Activity 1
Answer these from the passage:
(a) Which draft is the proposed wording based on?
(b) Who is thanked for proposing a definition of the term "deprecated"?
(c) According to the third reason listed, what do most implementations already provide?
Activity 2
Copy the passage starting with "1. the mere" and going on through "compete on QoI.", and substitute "novelty" for "innovation".

Passage shown
•••••
On the c++-ext reflector, there was also a discussion about requiring mandatory diagnostic messages rather than "warnings". This paper doesn't propose mandatory diagnostic for the following reasons:

  1. the mere idea has encountered strong opposition on the reflector with several "over my dead body" objections;
  2. it would be an innovation and not the standardization of existing practice: people that are happy with their tools would be discouraged from using the new syntax if that would change the way they work, making the standardization effort pointless;
  3. as mentioned above, most implementation already provide implementation-specific ways to escalate these "warning" messages to "error" messages; having the user rely on them seems a better option;
  4. mandatory diagnostics would require the specification of a complete set of rules for when a deprecated entity is "used"; this effort would likely outweigh the benefit of specifying the feature, which lies in an area ripe for different implementations to compete on QoI.

Acknowledgements

Thanks to Alisdair Meredith for reviewing the paper and for his help in improving the wording. Thanks to William M. Miller for his support during the drafting process and for the proposed definition of the term "deprecated" (which has already been included in N3691, so it has been removed from this paper).

Proposed changes

The wording proposed in this section is based on the latest draft, paper N3691.
•••••
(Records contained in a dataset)

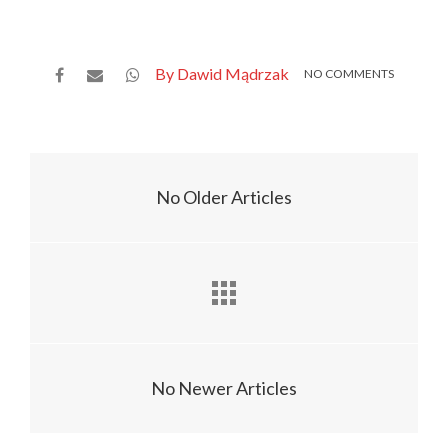
By Dawid Mądrzak
NO COMMENTS
No Older Articles
No Newer Articles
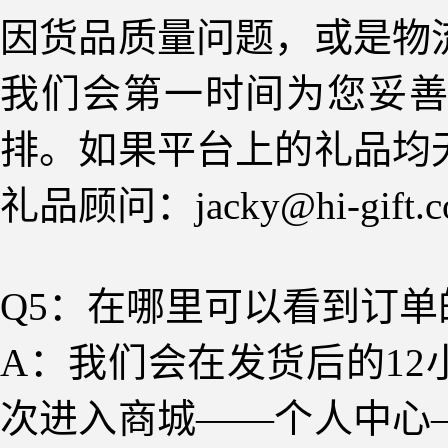
因货品质量问题
，
或是物
我们会第一时间为您妥
排
。如果平台上的礼品均
礼品顾问：jacky@hi-g
Q
5
：在哪里可以看到订单
A：我们会在发货后的1
次进入商城——个人中心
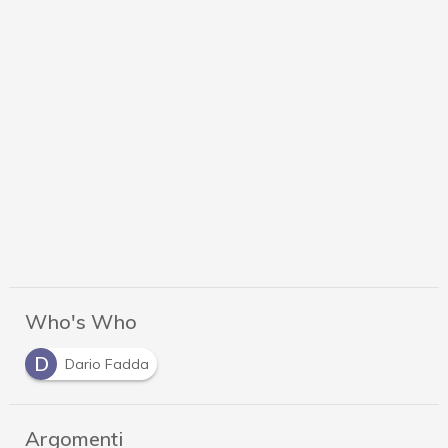
Who's Who
D
Dario Fadda
Argomenti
•••••
Answer space 1
(a) N3691
(b) William M. Miller
(c) Implementation-specific ways to escalate "warning" messages to "error" messages

Answer space 2
1. the mere idea has encountered strong opposition on the reflector with several "over my dead body" objections;
  2. it would be an novelty and not the standardization of existing practice: people that are happy with their tools would be discouraged from using the new syntax if that would change the way they work, making the standardization effort pointless;
  3. as mentioned above, most implementation already provide implementation-specific ways to escalate these "warning" messages to "error" messages; having the user rely on them seems a better option;
  4. mandatory diagnostics would require the specification of a complete set of rules for when a deprecated entity is "used"; this effort would likely outweigh the benefit of specifying the feature, which lies in an area ripe for different implementations to compete on QoI.